Konrad’s paintings from In Like a Lion were sexually unequivocal, and, to some, unnerving. They exuded the energy of blunt-force-trauma. Most of Konrad’s paintings from this particular show featured a provocative, violence-prone love-bunny. In some paintings, the bunny held a gun in a threatening manner; in others, it was clear the gun has just been used. The women in the paintings were always cast in compromising positions. The combination of raw sexuality and comic book violence led some to suggest that the show was too provocative. In fact, the Pomona schools canceled gallery visits for their art students on opening day. However, there was support for the show and, on the part of the dA’s Board, a commitment to Castillo’s curatorial choices. In the end it was hard for anybody to dispute that the work was anything less than stunning.
In a nod to commerce, Castillo’s latest effort, the father and son Miripolsky show, brought a celebrated artist to the dA. Arguably, the Miripolsky show had no organic connection to the dA or to Pomona; however, it succeeded in raising substantial funds for the gallery.
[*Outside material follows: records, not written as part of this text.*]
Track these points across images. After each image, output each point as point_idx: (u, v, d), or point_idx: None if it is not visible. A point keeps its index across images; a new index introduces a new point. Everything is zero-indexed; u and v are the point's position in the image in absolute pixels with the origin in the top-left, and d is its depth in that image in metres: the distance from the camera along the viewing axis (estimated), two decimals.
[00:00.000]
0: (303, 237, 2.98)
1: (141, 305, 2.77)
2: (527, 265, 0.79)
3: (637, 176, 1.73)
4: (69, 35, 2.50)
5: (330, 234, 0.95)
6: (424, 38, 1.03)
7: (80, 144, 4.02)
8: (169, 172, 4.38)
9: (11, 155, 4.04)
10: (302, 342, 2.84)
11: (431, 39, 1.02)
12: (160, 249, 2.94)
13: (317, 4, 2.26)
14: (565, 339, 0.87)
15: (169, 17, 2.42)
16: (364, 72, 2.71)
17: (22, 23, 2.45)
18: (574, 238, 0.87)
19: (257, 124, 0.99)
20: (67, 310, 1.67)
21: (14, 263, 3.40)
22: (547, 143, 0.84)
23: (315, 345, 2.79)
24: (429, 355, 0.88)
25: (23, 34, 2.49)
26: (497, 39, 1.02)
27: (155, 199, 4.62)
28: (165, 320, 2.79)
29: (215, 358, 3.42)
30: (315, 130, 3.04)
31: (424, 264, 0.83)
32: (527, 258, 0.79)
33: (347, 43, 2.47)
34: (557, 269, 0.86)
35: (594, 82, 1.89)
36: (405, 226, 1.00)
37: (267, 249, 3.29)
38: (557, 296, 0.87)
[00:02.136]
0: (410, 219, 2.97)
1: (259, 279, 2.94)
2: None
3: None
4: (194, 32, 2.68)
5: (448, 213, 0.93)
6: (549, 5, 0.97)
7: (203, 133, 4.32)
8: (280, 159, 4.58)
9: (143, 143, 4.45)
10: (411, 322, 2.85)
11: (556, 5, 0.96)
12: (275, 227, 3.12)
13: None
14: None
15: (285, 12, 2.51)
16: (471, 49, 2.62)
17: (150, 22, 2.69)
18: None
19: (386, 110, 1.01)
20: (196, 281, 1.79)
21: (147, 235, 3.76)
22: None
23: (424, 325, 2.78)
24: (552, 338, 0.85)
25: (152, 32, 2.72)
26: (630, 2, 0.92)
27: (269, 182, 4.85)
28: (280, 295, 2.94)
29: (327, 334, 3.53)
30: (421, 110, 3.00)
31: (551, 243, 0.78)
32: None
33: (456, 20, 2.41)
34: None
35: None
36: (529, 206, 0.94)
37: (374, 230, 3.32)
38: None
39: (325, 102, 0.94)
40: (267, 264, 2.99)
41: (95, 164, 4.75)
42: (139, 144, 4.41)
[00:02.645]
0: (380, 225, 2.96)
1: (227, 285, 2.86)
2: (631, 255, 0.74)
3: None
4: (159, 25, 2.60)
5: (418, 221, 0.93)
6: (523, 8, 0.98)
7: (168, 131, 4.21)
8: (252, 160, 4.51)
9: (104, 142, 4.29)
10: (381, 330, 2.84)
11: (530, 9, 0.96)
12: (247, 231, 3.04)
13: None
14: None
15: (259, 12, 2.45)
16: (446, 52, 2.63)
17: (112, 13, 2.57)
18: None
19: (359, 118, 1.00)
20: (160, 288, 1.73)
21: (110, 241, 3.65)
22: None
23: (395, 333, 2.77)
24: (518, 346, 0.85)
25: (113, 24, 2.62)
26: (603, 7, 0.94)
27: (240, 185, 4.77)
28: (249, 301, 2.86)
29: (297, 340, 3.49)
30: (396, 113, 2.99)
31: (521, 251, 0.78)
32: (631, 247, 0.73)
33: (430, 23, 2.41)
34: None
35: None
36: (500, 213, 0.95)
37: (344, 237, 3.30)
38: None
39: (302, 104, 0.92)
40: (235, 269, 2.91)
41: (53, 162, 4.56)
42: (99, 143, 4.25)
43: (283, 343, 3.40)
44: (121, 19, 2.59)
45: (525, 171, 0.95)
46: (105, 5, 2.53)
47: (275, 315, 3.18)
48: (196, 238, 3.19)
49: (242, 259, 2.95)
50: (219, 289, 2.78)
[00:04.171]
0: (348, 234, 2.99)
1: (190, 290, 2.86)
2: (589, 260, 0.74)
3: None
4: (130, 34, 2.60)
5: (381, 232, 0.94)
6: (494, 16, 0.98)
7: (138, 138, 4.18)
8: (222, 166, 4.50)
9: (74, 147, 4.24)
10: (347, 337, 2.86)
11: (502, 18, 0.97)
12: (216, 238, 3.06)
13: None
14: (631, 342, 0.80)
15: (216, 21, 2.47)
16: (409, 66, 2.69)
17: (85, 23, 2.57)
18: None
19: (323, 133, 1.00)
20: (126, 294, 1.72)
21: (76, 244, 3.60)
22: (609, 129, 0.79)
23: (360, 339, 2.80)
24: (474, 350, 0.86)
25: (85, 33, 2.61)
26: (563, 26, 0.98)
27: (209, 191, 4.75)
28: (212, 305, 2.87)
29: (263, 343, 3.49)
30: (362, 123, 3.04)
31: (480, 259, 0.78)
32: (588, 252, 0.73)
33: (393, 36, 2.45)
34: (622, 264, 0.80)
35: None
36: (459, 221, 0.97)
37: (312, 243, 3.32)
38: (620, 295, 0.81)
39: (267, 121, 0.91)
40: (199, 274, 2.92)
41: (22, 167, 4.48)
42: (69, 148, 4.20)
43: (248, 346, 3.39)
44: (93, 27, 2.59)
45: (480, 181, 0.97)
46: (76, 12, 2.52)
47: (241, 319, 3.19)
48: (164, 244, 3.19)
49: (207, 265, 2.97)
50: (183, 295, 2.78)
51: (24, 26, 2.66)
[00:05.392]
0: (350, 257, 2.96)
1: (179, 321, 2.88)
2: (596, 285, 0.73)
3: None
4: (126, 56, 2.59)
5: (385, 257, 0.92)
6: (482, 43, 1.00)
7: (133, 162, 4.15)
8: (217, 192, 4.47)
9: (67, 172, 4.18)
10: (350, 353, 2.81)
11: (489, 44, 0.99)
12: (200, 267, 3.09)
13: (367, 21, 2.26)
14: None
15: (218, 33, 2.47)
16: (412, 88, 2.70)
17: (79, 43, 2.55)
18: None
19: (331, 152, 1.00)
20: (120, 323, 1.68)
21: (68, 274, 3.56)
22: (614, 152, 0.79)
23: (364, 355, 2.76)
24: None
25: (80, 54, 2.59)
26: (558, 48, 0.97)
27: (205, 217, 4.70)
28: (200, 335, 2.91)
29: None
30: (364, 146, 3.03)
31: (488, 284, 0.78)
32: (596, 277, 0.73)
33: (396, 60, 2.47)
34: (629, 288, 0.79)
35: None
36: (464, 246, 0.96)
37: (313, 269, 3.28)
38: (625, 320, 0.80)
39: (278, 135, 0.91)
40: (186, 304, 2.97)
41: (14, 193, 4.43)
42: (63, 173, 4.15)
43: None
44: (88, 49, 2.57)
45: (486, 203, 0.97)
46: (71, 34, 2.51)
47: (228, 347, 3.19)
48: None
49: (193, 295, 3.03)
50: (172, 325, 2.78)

Perhaps the real connection was Rolo himself, as the curator has known Miripolsky for years, and that connection hit home.
Now that the end of his year at the dA is in sight, there’s a realization from the Board of what Castillo has accomplished in six short months. Rolo says he’s more than happy to move onto other projects once he finishes out his commitment, and he would prefer to keep the spotlight where it belongs—on artists. In this self-deflecting way, perhaps his biggest desire is the one closest to fruition as he moves on—that the Arts Colony should succeed.